Non-Permitted Renovations Lead to Fire at Former Boneheads
FALL RIVER — Two women and two small children were sent to the hospital Friday after a fire at a Fall River eatery, after the women lit a fire to stay warm while making non-permitted renovations to the location.
Firefighters responded to a box alarm at around 1:30 p.m. Friday at 364 South Main Street, the location that formerly housed Boneheads. Upon arrival, they found smoke coming from a storefront. District Chief Jeffrey Bacon, who was the incident commander for the call, said that inside, firefighters encountered moderate smoke conditions.
Inside, they encountered two women working on renovations, and had two small children, a one-year-old girl and a two-year-old girl, in the kitchen with them. It appeared the women had been burning wood inside the kitchen to stay warm while working.
Investigators detected the presence of carbon monoxide at the scene. According to Bacon, a language barrier prevented him from being able to discuss the situation with the two women.
"Also, we were extremely concerned about the health and safety of the children, so we wanted to get them evaluated by EMS as quickly as possible, thus we could not wait for a translator to arrive on scene," he said. "While I cannot comment on the exact diagnosis of the children, I can tell you that the one-year-old, who was in a holder on a woman's back inside the store upon our arrival, was deemed 'unresponsive and breathing' by EMS at the scene."
The women and the children were treated at St. Anne's Hospital and released.
Bacon said the property manager informed him the store is being converted into a Dominican barbeque restaurant.

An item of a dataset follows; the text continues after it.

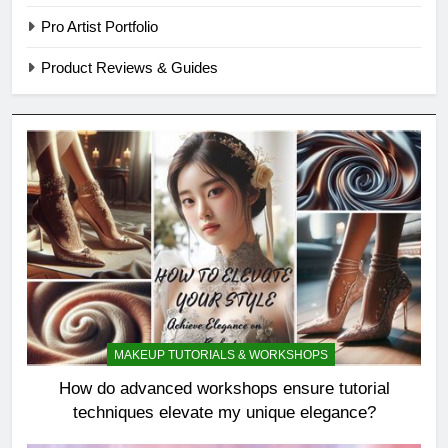
Pro Artist Portfolio
Product Reviews & Guides
MAKEUP TUTORIALS & WORKSHOPS
How do advanced workshops ensure tutorial
techniques elevate my unique elegance?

"Part of this renovation involved building a cinderblock-and-brick "barbeque" under an exisiting commercial hood system," Bacon said. "This is where the women had lit the fire to keep warm."
He said there was also evidence that a large commercial generator had been run inside the business to provide power, as the location currently does not have electrical service.
Bacon noted that the building and health departments were both unaware that work had begun at the location, as no permits had been obtained to begin the work.
He said the Department of Children and Families was also notified.